ステレオタイプの科学――「社会の刷り込み」は成果にどう影響し、わたしたちは何ができるのか

 

めちゃくちゃおもしろいなこれ。

懇切丁寧に疑問がひとつひとつ実験によって解消されていって、まあその手続きを追いかけるのも面白いんだけれども、そこから導かれる結論がまあすごいよねー。我々の能力の発揮を妨げるものがここまで鮮やかに提示されるとビックリしてしまう。

そしてステレオタイプの効果がここまで強力に提示されると、それを社会でどのように受け止めてどうやってその不公正を是正するべきか、という点も考えないとダメだなーという気持ちになる。こういう問題が焦点になる時って、そもそも「ステレオタイプなんて言い訳に過ぎないでしょ」という見方が相手になるので、こういう実験結果が学問のフィールドから出て来ているのは、前提として共有されるべきだよなー。
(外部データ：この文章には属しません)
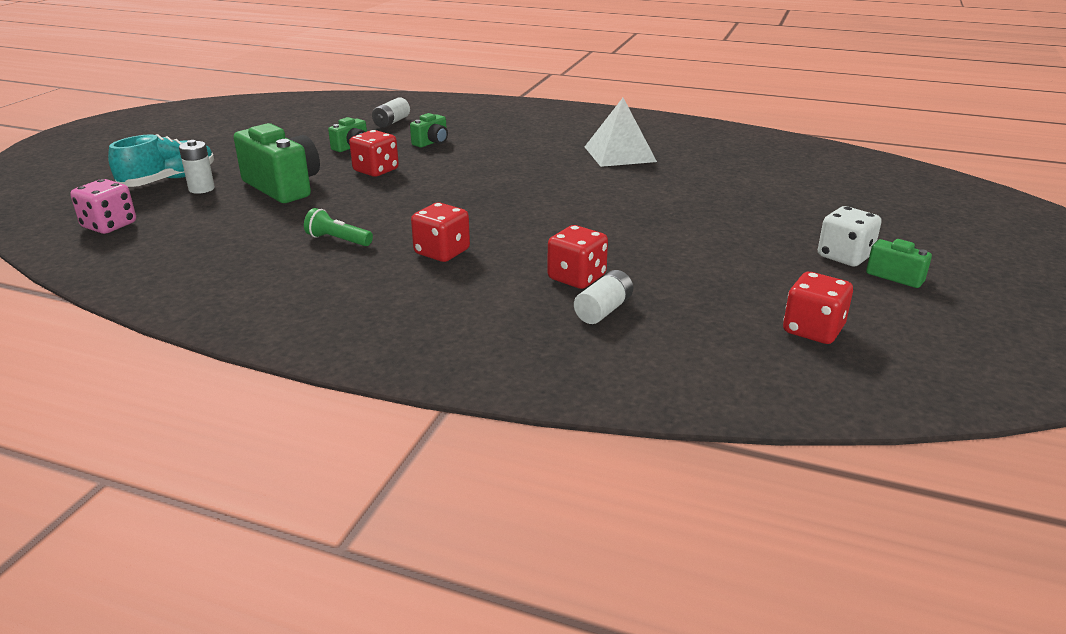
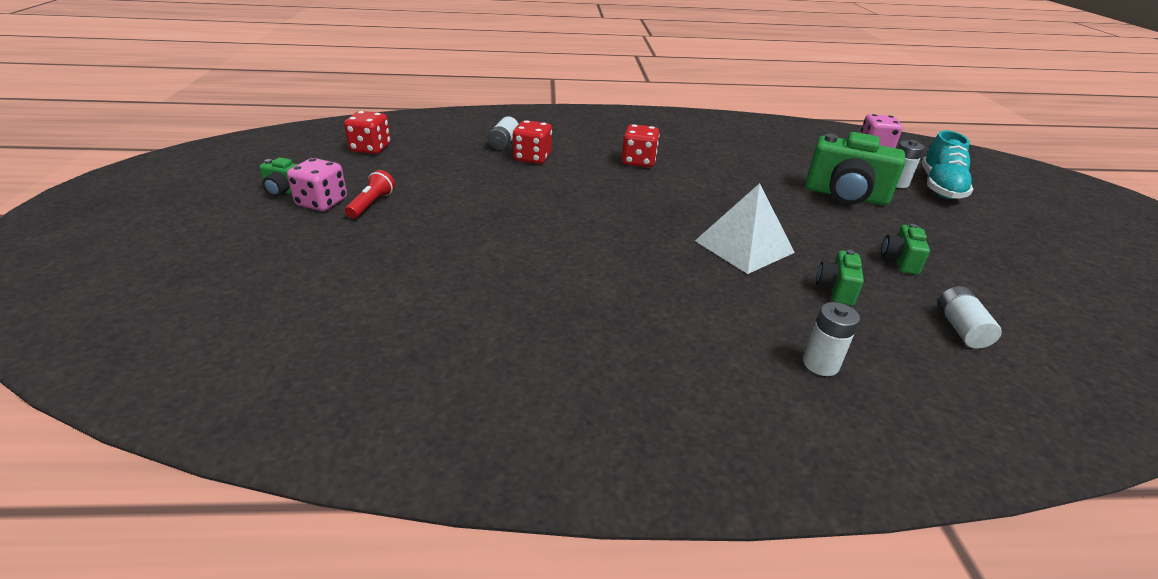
camera: 155 degrees right, 5 degrees up
green flashlight [304,208,373,246] -> none
red dice [349,130,399,177] -> none
white pyramid [585,98,657,167] -> white pyramid moved to [695,183,795,274]
white dice [818,206,882,267] -> pink dice [287,158,347,211]
none -> red flashlight [345,170,395,219]
none -> white battery [803,302,860,376]

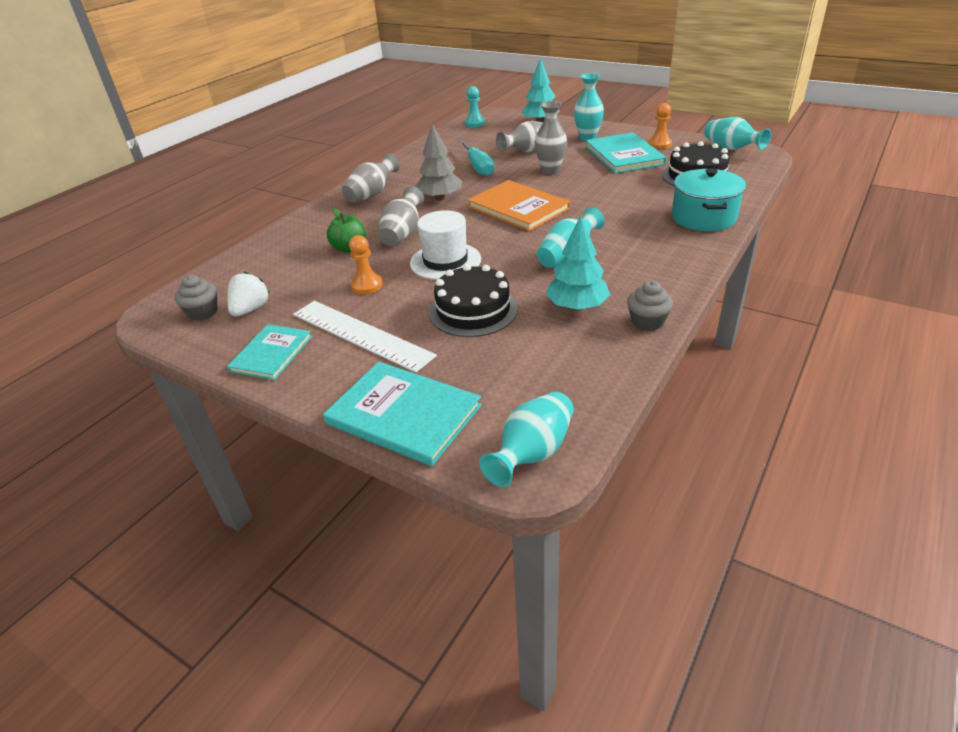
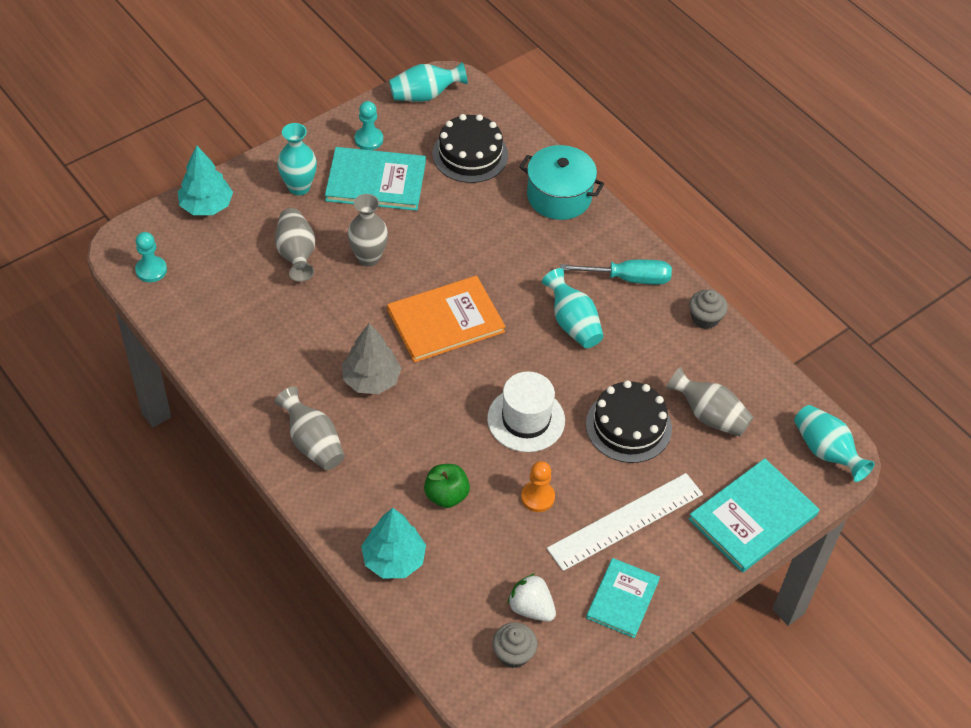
camera: 75 degrees left, 15 degrees up
turquoise book [227,324,312,380] -> turquoise book turned 75 degrees clockwise [586,558,660,638]
grey vase [378,186,424,246] -> grey vase moved to [666,367,753,436]
turquoise screwdriver [459,140,494,176] -> turquoise screwdriver moved to [560,259,672,284]
turquoise tree [546,216,610,311] -> turquoise tree moved to [361,508,426,578]
orange pawn [648,103,672,149] -> turquoise pawn [355,101,383,150]

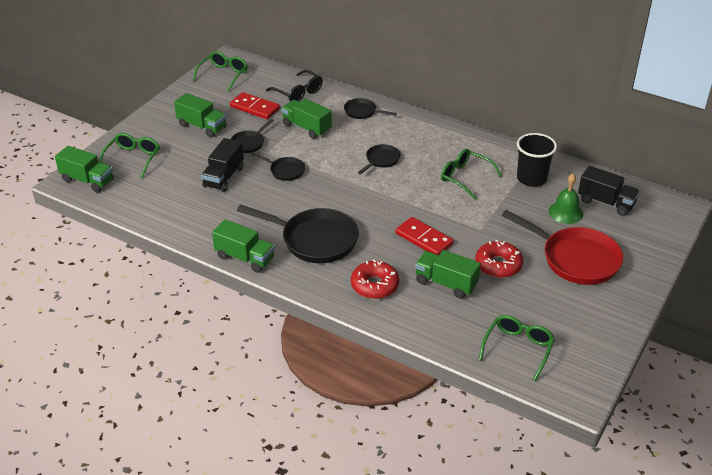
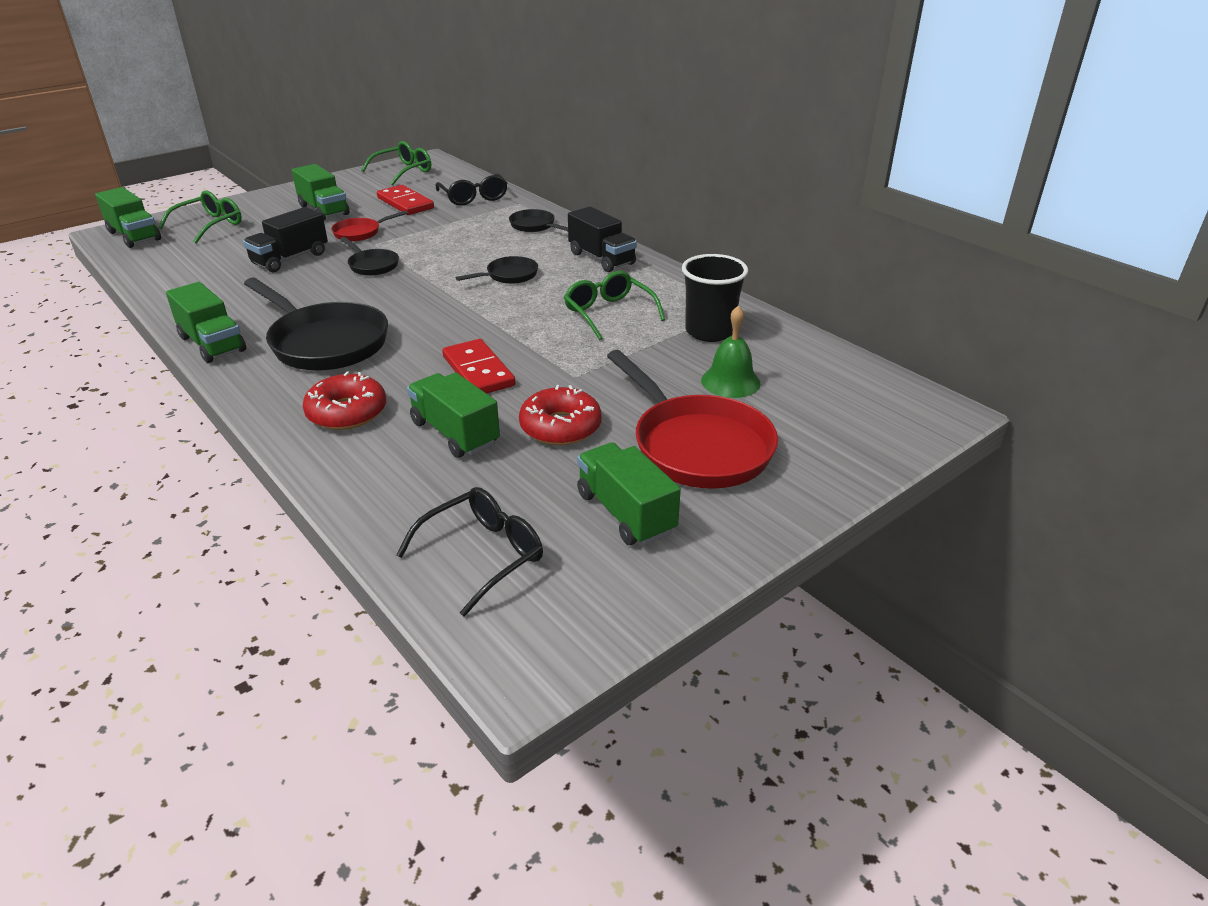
camera: 20 degrees right, 5 degrees down
black pan [231,119,274,153] -> red pan [331,210,408,242]
green truck [281,99,332,139] -> green truck moved to [577,442,681,545]
green glasses [479,315,555,381] -> black glasses [396,487,543,617]
black truck [578,166,640,216] -> black truck moved to [568,206,637,272]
この本だと作者が黒人で舞台がアメリカであることもあって、黒人差別が一番わかりやすい題材として取り上げられているけれども、日本だとやっぱり男女間のステレオタイプに関わる言説ってことになるだろうなー。うーむー、めちゃくちゃ示唆に富んでいるぜ。

そしてラストの結論として、ステレオタイプを解消するために行われるべきあれやこれやは、一部Googleが言ってる「心理的安全性」に近いところがあるよね。なるほどなー。